When we acknowledge the fourfold witness of Chalcedon, we are confronted with the fact that the whole Christ acted in the cross. We find here one divine-human act of self-offering. We cannot pick our way through the Gospels and say, "The divine nature did this; the human nature did that." That is Nestorian. The one Mediator, the God-man, did it all, precisely as the God-man. The self-offering of Christ is a divine act, just as much as it is a human act.1
2. In the case of Lutheranism, the fourfold witness of Chalcedon does challenge the doctrine of the ubiquity of Christ's physical body. Ubiquity involves communication of properties to the nature, rather than to the one Person of the Mediator; and in so doing, it involves change, at least, in the human nature. (We demur from insisting that it involves mixture/confusion.)
But again, the without division, without separation demands that, while we retain both the full humanity (like our own, as glorified) and divinity, alongside that we must confess absolute unity. And here we are sympathetic to the Lutheran concern that Zwingli had severed Christ's divine nature from His human nature. For Zwingli, it seems, does seem to leave us with only the divine nature in the Supper; the flesh, after all, profits nothing.
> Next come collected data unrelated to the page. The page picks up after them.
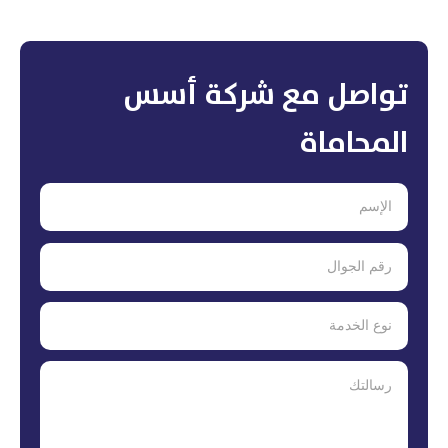
تواصل مع شركة أسس
المحاماة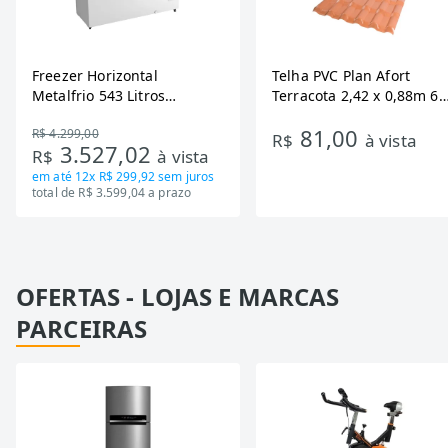
Freezer Horizontal
Telha PVC Plan Afort
Metalfrio 543 Litros
Terracota 2,42 x 0,88m 6
DA550IF - Dupla Ação,
Ondas
81,00
R$ 4.299,00
Tecnologia Inverter, Branco,
R$
à vista
3.527,02
R$
à vista
Bivolt
em até
12x R$ 299,92
sem juros
total de R$ 3.599,04 a prazo
OFERTAS - LOJAS E MARCAS
PARCEIRAS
Zwingli's exegesis of John 6:63 collides with itself: the same passage says that Jesus' flesh is given as life for the world (Jn. 6:51). Jesus was referring to the uselessness of people merely seeing Him after the flesh, not of the valuelessness of His flesh itself, which is our salvation.
This is why Calvin's view of the Supper, while difficult, is much superior to Zwingli's. While Calvin was insistent upon the fact that Christ's body must retain the properties of a body (limitation in space, for example), yet we must find communion with it.
Because Christ's divine nature is never divided nor separated from the human nature, the fact that the divine is infinite and everywhere does not threaten our accessibility to the human nature, which is finite and spatially limited. When Christ acts for us in self-giving in the Supper, He is not merely giving us His Spirit. He is giving us Himself - His Spirit, His body, His blood. Chalcedon demands that He be at once wholly present, and yet not physically present. That is the mystery of the Incarnation, not the object of mere rational deduction.
Endnote
1 These thoughts should not be construed as a charge that classical Reformed theology did indeed fail to adequately stress the unity of the Person. While one can point to isolated statements that are perhaps problematic (e.g. Calvin's notion that when Jesus addressed the Father, He was perhaps addressing the whole Trinity), the confessional statements express a rich conception of the unity of the Person. We think, for example, of Canons of Dort II.3-4:
The death of the Son of God is the only and most perfect sacrifice and satisfaction for sin, and is of infinite worth and value, abundantly sufficient to expiate the sins of the whole world.
This death is of such infinite value and dignity because the Person who submitted to it wsa not only really man and perfectly holy, but also the only begotten Son of God, of the same eternal and infinite essence with the Father and the Holy Spirit, which qualifications were necessary to constitute Him a Savior for us; and, moreover, because it was attended with a sense of the wrath and curse of God due to us for sin.